The X-Valve can run at full flow or via an FRD (flow reduction disc), so you can monitor water usage or keep it between 9L and 7.5L. Methven also plan to release a garden head version.
“One of the great advantages is that it’s so easy to operate and people are looking for an easier way to turn the tap on and off,” says Mitchell.
“The other advantage is it works at zero pressure. It has a spring so if the water pressure is ultimately very low then the spring pushes it up. It works at low pressure and has been tested up to 1,000kpa, so it covers the whole gamut of plumbing.”
The X-Valve can be bought as a new product or as a retrofit solution. It costs a little more than the average valve or seal, but will last longer and save money in the long term.
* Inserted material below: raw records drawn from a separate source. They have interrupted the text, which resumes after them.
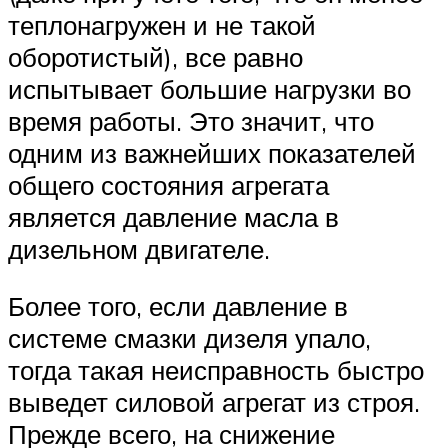
теплонагружен и не такой
оборотистый), все равно
испытывает большие нагрузки во
время работы. Это значит, что
одним из важнейших показателей
общего состояния агрегата
является давление масла в
дизельном двигателе.
Более того, если давление в
системе смазки дизеля упало,
тогда такая неисправность быстро
выведет силовой агрегат из строя.
Прежде всего, на снижение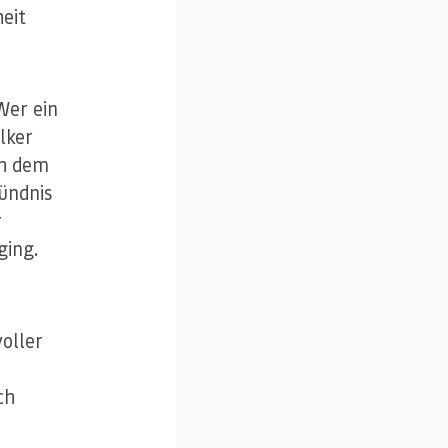
eit
Wer ein
lker
ch dem
Bündnis
r
ging.
oller
ch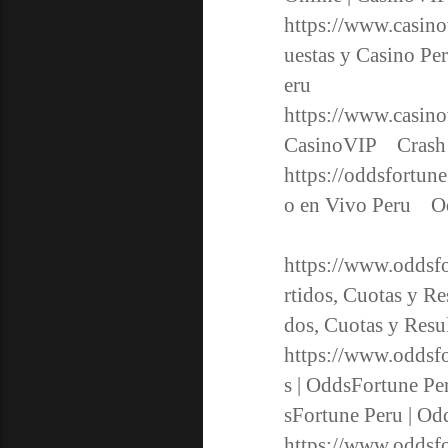
https://www.casin
uestas y Casino P
eru
https://www.casin
CasinoVIP Crash 
https://oddsfortun
o en Vivo Peru Od
https://www.oddsfo
rtidos, Cuotas y R
dos, Cuotas y Res
https://www.oddsf
s | OddsFortune P
sFortune Peru | 
https://www.oddsfo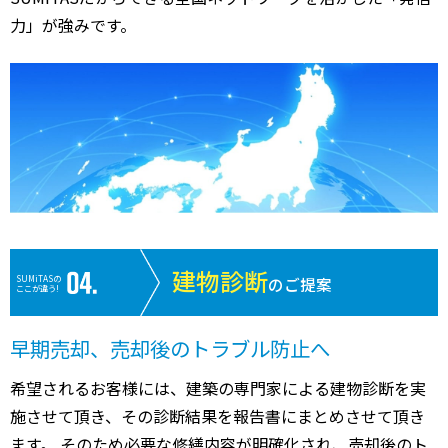
力」が強みです。
建物診断
SUMiTASの
のご提案
ここが違う!
早期売却、売却後のトラブル防止へ
希望されるお客様には、建築の専門家による建物診断を実
施させて頂き、その診断結果を報告書にまとめさせて頂き
ます。 そのため必要な修繕内容が明確化され、売却後のト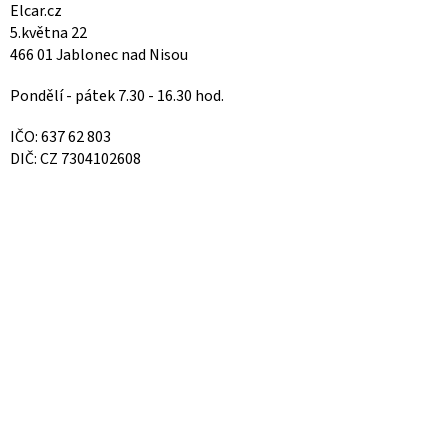
Elcar.cz
5.května 22
466 01 Jablonec nad Nisou
Pondělí - pátek 7.30 - 16.30 hod.
IČO: 637 62 803
DIČ: CZ 7304102608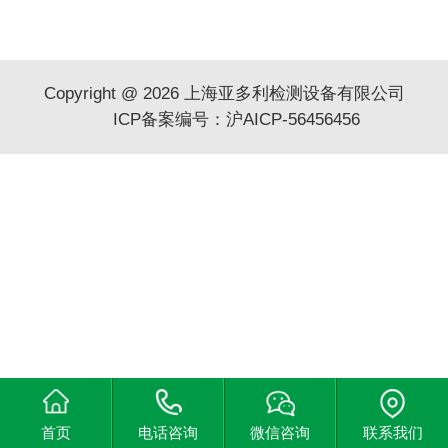
Copyright @ 2026 上海亚多利检测设备有限公司
ICP备案编号：沪AICP-56456456
首页
电话咨询
微信咨询
联系我们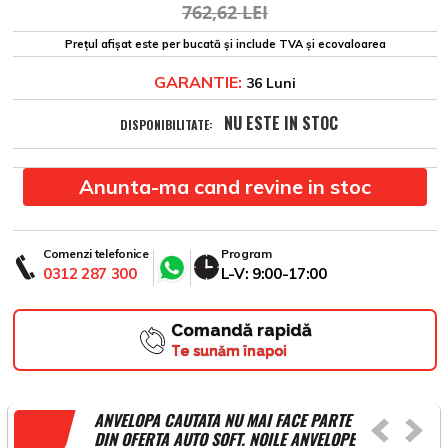
762,62 LEI
Prețul afișat este per bucată și include TVA și ecovaloarea
GARANTIE:
36 Luni
NU ESTE IN STOC
DISPONIBILITATE:
Anunta-ma cand revine in stoc
Comenzi telefonice
Program
0312 287 300
L-V: 9:00-17:00
Comandă rapidă
Te sunăm înapoi
ANVELOPA CAUTATA NU MAI FACE PARTE
DIN OFERTA AUTO SOFT. NOILE ANVELOPE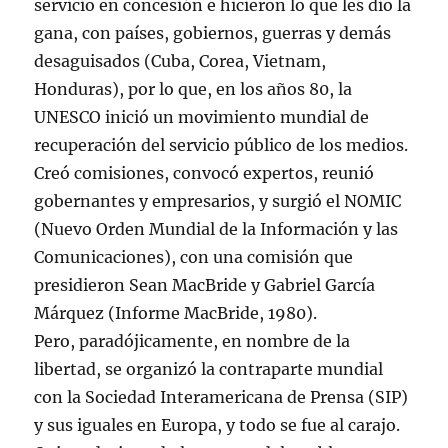
servicio en concesión e hicieron lo que les dio la
gana, con países, gobiernos, guerras y demás
desaguisados (Cuba, Corea, Vietnam,
Honduras), por lo que, en los años 80, la
UNESCO inició un movimiento mundial de
recuperación del servicio público de los medios.
Creó comisiones, convocó expertos, reunió
gobernantes y empresarios, y surgió el NOMIC
(Nuevo Orden Mundial de la Información y las
Comunicaciones), con una comisión que
presidieron Sean MacBride y Gabriel García
Márquez (Informe MacBride, 1980).
Pero, paradójicamente, en nombre de la
libertad, se organizó la contraparte mundial
con la Sociedad Interamericana de Prensa (SIP)
y sus iguales en Europa, y todo se fue al carajo.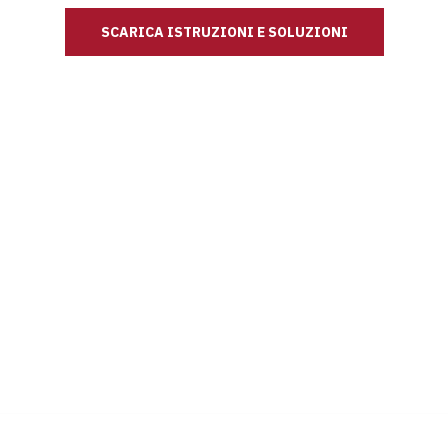
SCARICA ISTRUZIONI E SOLUZIONI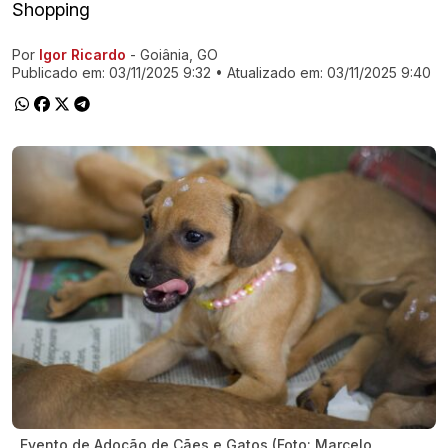
Shopping
Por
Igor Ricardo
- Goiânia, GO
Ir direto pra matéria
Publicado em:
03/11/2025 9:32
• Atualizado em:
03/11/2025 9:40
Evento de Adoção de Cães e Gatos (Foto: Marcelo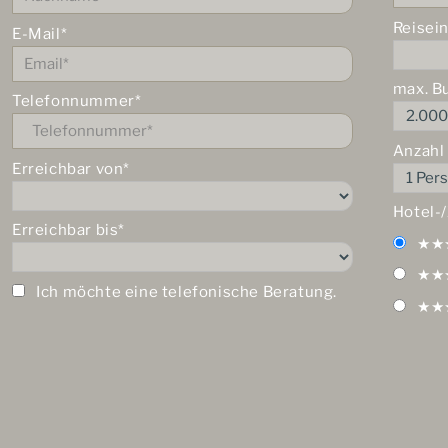
Reisei
E-Mail*
max. B
Telefonnummer*
Anzahl
Erreichbar von*
Hotel-
Erreichbar bis*
★★
★★
Ich möchte eine telefonische Beratung.
★★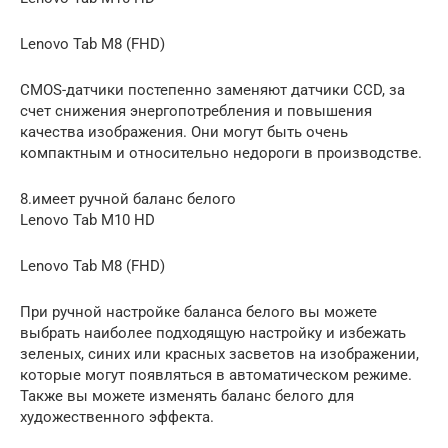
Lenovo Tab M8 (FHD)
CMOS-датчики постепенно заменяют датчики CCD, за
счет снижения энергопотребления и повышения
качества изображения. Они могут быть очень
компактным и относительно недороги в производстве.
8.имеет ручной баланс белого
Lenovo Tab M10 HD
Lenovo Tab M8 (FHD)
При ручной настройке баланса белого вы можете
выбрать наиболее подходящую настройку и избежать
зеленых, синих или красных засветов на изображении,
которые могут появляться в автоматическом режиме.
Также вы можете изменять баланс белого для
художественного эффекта.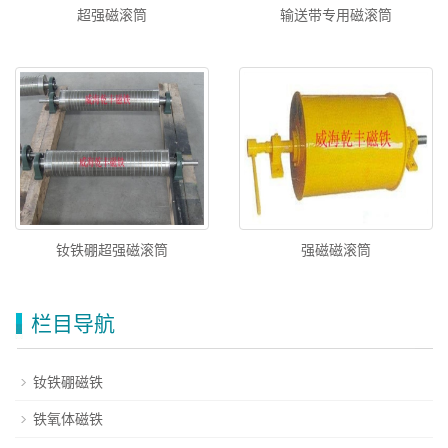
超强磁滚筒
输送带专用磁滚筒
钕铁硼超强磁滚筒
强磁磁滚筒
栏目导航
钕铁硼磁铁
铁氧体磁铁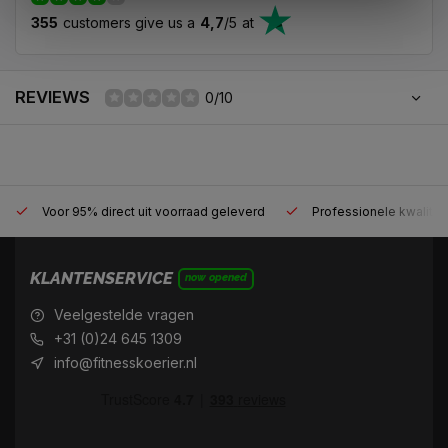
355
customers give us a
4,7
/
5
at
REVIEWS
0/10
Voor 95% direct uit voorraad geleverd
Professionele kwaliteit
KLANTENSERVICE
now opened
Veelgestelde vragen
+31 (0)24 645 1309
info@fitnesskoerier.nl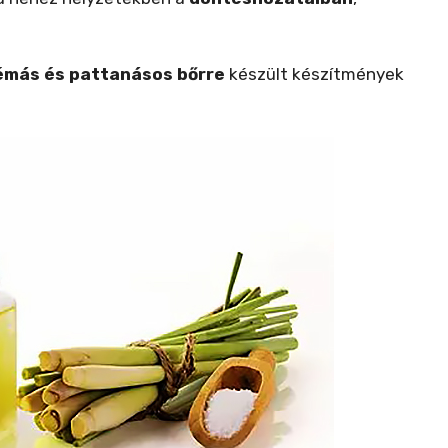
émás és pattanásos bőrre
készült készítmények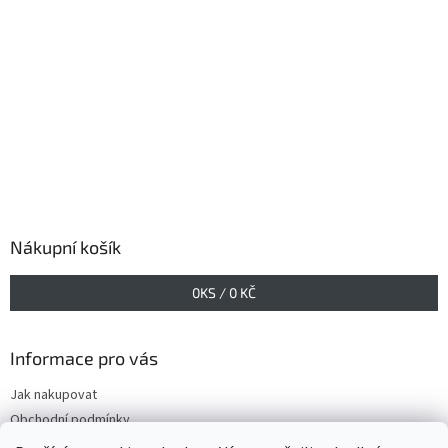
Nákupní košík
0
KS /
0 KČ
Informace pro vás
Jak nakupovat
Obchodní podmínky
Podmínky ochrany osobních údajů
Its advantages are that it offers a quarter turn/half turn mechanism for full flow and doesn’t leak.
It is destined for the DIY sector at places like Bunnings, but it is believed that the product will become a full market solution for plumbers.
“We see this as the thin edge of the wedge because we can offer this technology as part of the overall platform in the marketplace with a range of taps,” says Mitchell.
The vital markets for this product are Australia, New Zealand and the UK which share similar tap structures and Methven believe that penetration won’t be too difficult based on the needs of the market.
“The introduction can be fairly simple because the consumer will adopt the technology that fills the need,” says Mitchell. “For instance, people will not have to replace jumper valves every 12 months or so.”
And while plumbers are traditionally slow to change to new technologies, Methven has already carried out market research by giving X-Valves to a group of select plumbers in Queensland and Victoria for positive feedback.
Methven has also conducted a roadshow for plumbers and engaged with them at site breakfasts and trade breakfasts.
“In NZ the plumber relationship is strong, they are one of the biggest shareholder groups, so we’re leveraging off that strength and we see this as an entry into the broader platform,” says Mitchell.
X-Valve will act as an addition to Methven’s three-piece tapware, a long-term solution that complements their range of award winning tap products, but it is also an embodiment of what the company stands for in terms of innovation and technological breakthrough.
As Graeme says, “It is how we differentiate ourselves.”